3¿Qué gana el hombre con todo el trabajo que realiza bajo el sol?
4Una generación va, y otra viene; pero la tierra permanece para siempre.
5También el sol sale, y el sol se pone, y se apresura a su lugar de origen.
6El viento va hacia el sur y se vuelve hacia el norte. Se gira continuamente mientras va, y el viento vuelve de nuevo a sus cauces.
7Todos los ríos desembocan en el mar, pero el mar no está lleno. Al lugar donde fluyen los ríos, allí vuelven a fluir.
8Todas las cosas están llenas de cansancio que no se puede expresar. El ojo no se sacia de ver, ni el oído se llena de oír.
9Lo que ha sido es lo que será, y lo que se ha hecho es lo que se hará; y no hay nada nuevo bajo el sol.
10¿Hay algo de lo que se pueda decir: “He aquí, 0esto es nuevo”? Hace mucho tiempo, en los tiempos que nos precedieron.
11No hay memoria de lo primero, ni habrá memoria de lo segundo que ha de venir, entre los que vendrán después.

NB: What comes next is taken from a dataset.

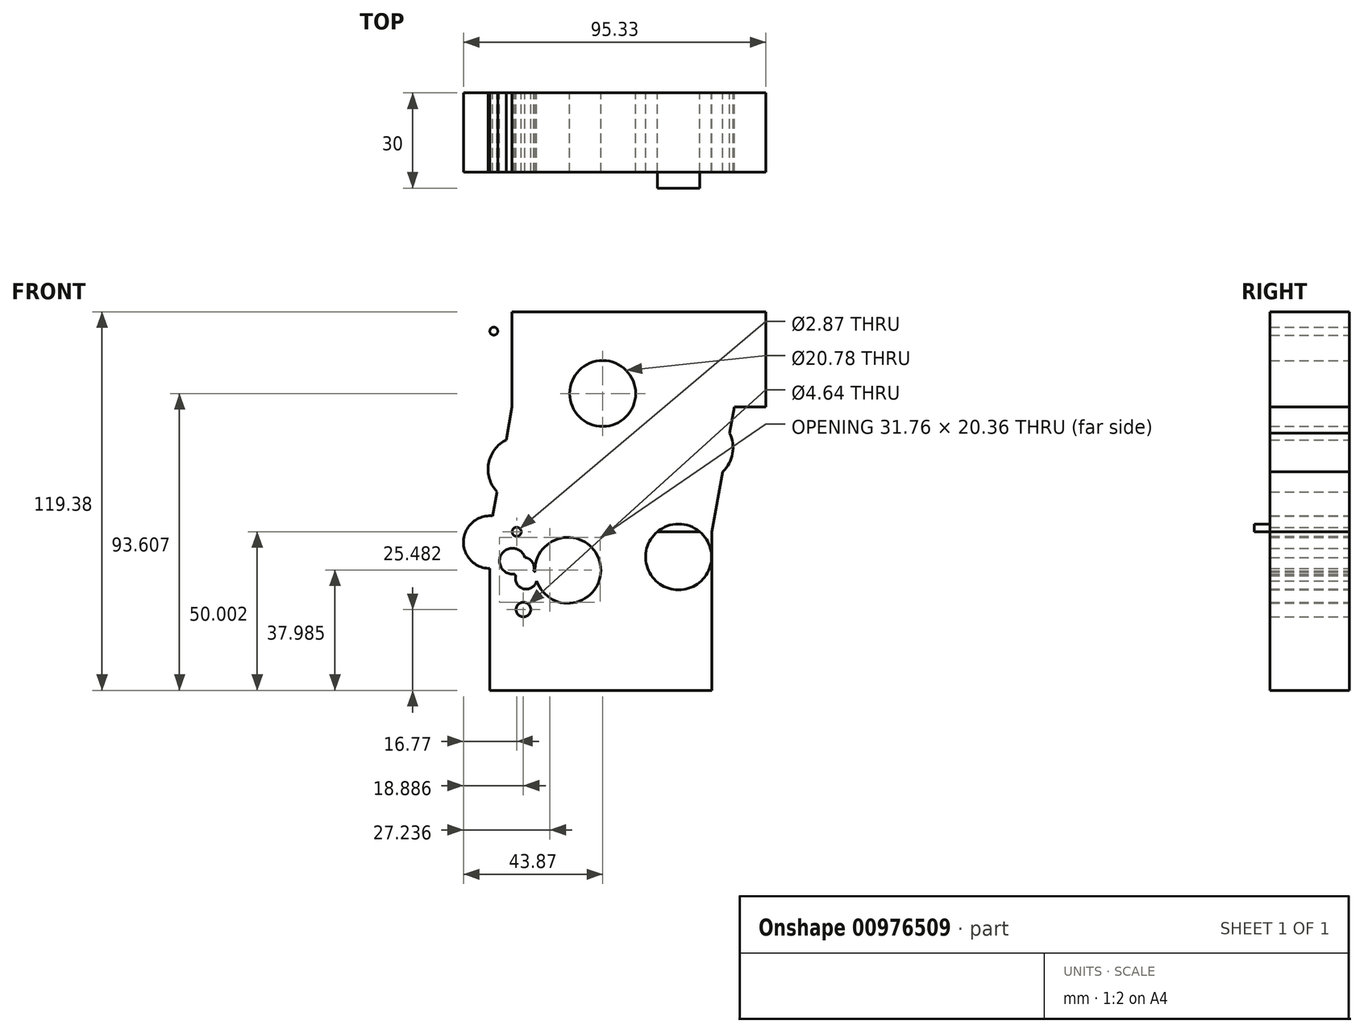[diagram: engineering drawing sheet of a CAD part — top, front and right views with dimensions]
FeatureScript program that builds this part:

12Yo, el Predicador, era rey sobre Israel en Jerusalén.
13Aplicaba mi corazón a buscar y escudriñar con sabiduría todo lo que se hace bajo el cielo. Es una pesada carga que Dios 1ha dado a los hijos de los hombres para que se aflijan con ella.
14He visto todas las obras que se hacen bajo el sol; y he aquí que todo es vanidad y una persecución del viento.
15Lo que está torcido no se puede enderezar, y lo que falta no se puede contar.
16Me dije a mí mismo: “He aquí que he obtenido para mí una gran sabiduría por encima de todos los que fueron antes de mí en Jerusalén. Sí, mi corazón ha tenido gran experiencia de sabiduría y conocimiento”.
17Aplicaba mi corazón a conocer la sabiduría y a conocer la locura y la insensatez. Percibí que esto también era una persecución del viento.
18Porque en la mucha sabiduría hay mucho dolor; y el que aumenta el conocimiento, aumenta el dolor.